Дождавшись, когда неровные шаги затихнут, шериф повернулся ко мне.
– Какого дьявола, Денфорд? Что она плела насчет магии? Тебя выследила какая-то девка! А может, ты сам ей проболтался? Ты разговаривал вчера с де Бов?
– Нет.
– Стража на воротах говорит, что она выехала вскоре после тебя.
– После этого – не значит вследствие этого.
– Что?!
– После этого – не значит вследствие этого. Если одно событие следует за другим, не обязательно первое – причина, а второе – следствие.
Шериф подавился воздухом. До чего день-то хороший!
– Я знаю, что это значит, Денфорд! И не нуждаюсь в твоих объяснениях! Как тебя выследила эта выскочка?
– Не знаю, милорд. Я не разбираюсь в магии.
– А в чем ты разбираешься? В том, как простейшее задание запороть? Есть хоть что-то, что можно тебе поручить и получить не никчемные оправдания, а нормальный результат?

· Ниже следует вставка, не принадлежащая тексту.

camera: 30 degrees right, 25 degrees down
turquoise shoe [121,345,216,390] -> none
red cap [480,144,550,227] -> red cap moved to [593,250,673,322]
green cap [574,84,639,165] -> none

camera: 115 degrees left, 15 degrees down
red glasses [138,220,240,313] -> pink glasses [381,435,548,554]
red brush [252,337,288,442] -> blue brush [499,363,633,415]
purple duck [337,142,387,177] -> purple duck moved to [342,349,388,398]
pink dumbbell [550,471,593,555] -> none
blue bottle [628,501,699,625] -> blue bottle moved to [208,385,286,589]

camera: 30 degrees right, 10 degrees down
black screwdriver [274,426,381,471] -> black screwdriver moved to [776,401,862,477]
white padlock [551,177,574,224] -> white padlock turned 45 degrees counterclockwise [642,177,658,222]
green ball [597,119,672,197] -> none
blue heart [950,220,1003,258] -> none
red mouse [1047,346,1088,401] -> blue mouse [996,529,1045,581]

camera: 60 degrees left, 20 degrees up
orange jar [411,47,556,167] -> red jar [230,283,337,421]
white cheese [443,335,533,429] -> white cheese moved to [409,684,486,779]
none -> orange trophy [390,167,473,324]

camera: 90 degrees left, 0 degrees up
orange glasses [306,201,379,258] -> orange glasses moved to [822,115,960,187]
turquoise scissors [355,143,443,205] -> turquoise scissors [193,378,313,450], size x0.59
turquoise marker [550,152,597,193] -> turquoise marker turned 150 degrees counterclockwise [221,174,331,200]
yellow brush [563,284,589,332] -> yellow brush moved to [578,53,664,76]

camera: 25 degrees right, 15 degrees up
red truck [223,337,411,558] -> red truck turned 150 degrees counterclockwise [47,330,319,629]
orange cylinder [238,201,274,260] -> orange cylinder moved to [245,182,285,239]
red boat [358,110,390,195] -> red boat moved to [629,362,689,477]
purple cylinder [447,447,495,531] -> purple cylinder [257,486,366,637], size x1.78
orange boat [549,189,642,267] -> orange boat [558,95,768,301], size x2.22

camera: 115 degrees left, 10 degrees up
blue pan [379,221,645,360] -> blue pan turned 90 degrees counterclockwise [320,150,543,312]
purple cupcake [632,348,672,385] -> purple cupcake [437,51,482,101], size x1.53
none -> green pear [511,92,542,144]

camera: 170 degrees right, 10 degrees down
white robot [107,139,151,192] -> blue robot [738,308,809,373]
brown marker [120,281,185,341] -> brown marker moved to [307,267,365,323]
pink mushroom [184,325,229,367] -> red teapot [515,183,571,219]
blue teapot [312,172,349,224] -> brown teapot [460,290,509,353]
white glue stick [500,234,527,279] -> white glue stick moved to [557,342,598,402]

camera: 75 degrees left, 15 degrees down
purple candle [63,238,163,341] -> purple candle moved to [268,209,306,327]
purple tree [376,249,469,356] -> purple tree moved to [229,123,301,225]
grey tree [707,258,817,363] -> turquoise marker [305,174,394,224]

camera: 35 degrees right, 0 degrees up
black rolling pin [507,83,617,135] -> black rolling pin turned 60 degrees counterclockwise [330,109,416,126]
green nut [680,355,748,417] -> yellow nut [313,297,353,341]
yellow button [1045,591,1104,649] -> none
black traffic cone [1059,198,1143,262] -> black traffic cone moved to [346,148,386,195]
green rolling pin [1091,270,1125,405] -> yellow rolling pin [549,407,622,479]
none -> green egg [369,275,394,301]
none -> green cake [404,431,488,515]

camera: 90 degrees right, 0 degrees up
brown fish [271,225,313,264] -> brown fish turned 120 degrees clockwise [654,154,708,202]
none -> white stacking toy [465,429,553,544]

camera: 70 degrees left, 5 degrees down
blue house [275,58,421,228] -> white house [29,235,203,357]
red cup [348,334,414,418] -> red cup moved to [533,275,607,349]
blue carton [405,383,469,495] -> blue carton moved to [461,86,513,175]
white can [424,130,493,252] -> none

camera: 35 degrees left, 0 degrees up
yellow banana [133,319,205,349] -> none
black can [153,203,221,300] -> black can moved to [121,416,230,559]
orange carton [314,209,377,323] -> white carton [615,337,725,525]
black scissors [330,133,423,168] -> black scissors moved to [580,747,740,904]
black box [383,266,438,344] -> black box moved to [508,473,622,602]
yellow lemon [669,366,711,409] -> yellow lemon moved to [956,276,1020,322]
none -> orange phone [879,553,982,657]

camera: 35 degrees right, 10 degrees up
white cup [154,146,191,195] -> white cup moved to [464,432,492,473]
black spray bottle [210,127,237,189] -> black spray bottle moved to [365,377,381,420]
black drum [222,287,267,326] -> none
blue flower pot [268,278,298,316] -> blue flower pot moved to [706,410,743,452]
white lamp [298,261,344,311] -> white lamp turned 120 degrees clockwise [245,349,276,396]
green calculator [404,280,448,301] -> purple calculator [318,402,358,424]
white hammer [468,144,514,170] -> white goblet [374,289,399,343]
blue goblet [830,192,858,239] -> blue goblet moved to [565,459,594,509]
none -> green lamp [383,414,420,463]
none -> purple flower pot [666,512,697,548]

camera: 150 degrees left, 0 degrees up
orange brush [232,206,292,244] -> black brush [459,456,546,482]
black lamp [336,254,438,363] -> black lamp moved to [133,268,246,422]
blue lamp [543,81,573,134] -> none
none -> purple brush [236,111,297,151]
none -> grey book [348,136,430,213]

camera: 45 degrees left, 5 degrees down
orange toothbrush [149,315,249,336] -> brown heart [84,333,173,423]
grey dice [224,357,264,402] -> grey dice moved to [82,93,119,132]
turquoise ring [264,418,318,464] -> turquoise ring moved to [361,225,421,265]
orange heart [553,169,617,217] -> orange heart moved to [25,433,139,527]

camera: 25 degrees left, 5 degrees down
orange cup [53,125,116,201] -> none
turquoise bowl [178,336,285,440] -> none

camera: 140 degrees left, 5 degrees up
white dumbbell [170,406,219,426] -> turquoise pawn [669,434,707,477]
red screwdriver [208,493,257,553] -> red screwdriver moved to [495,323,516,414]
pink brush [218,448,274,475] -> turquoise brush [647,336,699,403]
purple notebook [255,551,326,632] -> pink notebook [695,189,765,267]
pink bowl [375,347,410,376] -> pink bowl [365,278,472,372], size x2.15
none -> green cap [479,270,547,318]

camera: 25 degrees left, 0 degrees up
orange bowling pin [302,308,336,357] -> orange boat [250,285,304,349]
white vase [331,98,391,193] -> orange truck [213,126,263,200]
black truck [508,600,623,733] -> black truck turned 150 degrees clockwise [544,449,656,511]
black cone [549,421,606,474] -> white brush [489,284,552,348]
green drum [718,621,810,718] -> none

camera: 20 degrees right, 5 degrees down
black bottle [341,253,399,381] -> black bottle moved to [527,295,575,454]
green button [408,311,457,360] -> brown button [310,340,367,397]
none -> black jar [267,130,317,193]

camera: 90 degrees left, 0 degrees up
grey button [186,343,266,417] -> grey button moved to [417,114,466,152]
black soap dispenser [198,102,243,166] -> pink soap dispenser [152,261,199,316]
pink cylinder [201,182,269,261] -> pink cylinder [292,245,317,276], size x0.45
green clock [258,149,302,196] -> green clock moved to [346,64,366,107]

Дальше я уже особо не слушал. Дальше я и так все знаю.
Де Бов ждала меня во дворе, на лавочке для стражи. Я подошел, сел рядом, подставил свежему ветерку пылающее лицо.
– Как прошло?
– Как обычно.
– Догадался?
– Нет. Поверил. Ты была очень убедительна.
По двору прошла задумчивая квочка с выводком пестрых цыплят.
– Слушай, я хотел одну вещь спросить.
– Ну?
– Ты действительно не ведьма?
– Нет.
– Почему?
– Во-первых, я окончила университет и умею так, – де Бов махнула рукой, и сноп зеленых искр хлестнул воздух. Квочка распушилась и заквохтала, цыплята заметались по двору. Из караулки высунулся сонный испуганный стражник, увидел меня, испугался еще больше и шарахнулся обратно.
– А во-вторых?
– А во-вторых, я не умею лечить овечью вертячку.
Глава 8, в которой Марк выполняет служебный долг
Я с трудом разлепил глаза и уставился в белесую муть за окном. Солнца не было видно, только мутный рыхлый кисель, цветом больше всего похожий на нестираное исподнее.
Хотелось пить.
Я встал и в чем мать родила прошлепал к тазику со стоявшим в нем кувшином. Хрен с ним, с умыванием, жизнь дороже. Холодная вода смыла мерзкий привкус перегара во рту. Я постоял, глядя на кувшин, наклонился над тазом и вывернул остаток себе на голову. Стало получше.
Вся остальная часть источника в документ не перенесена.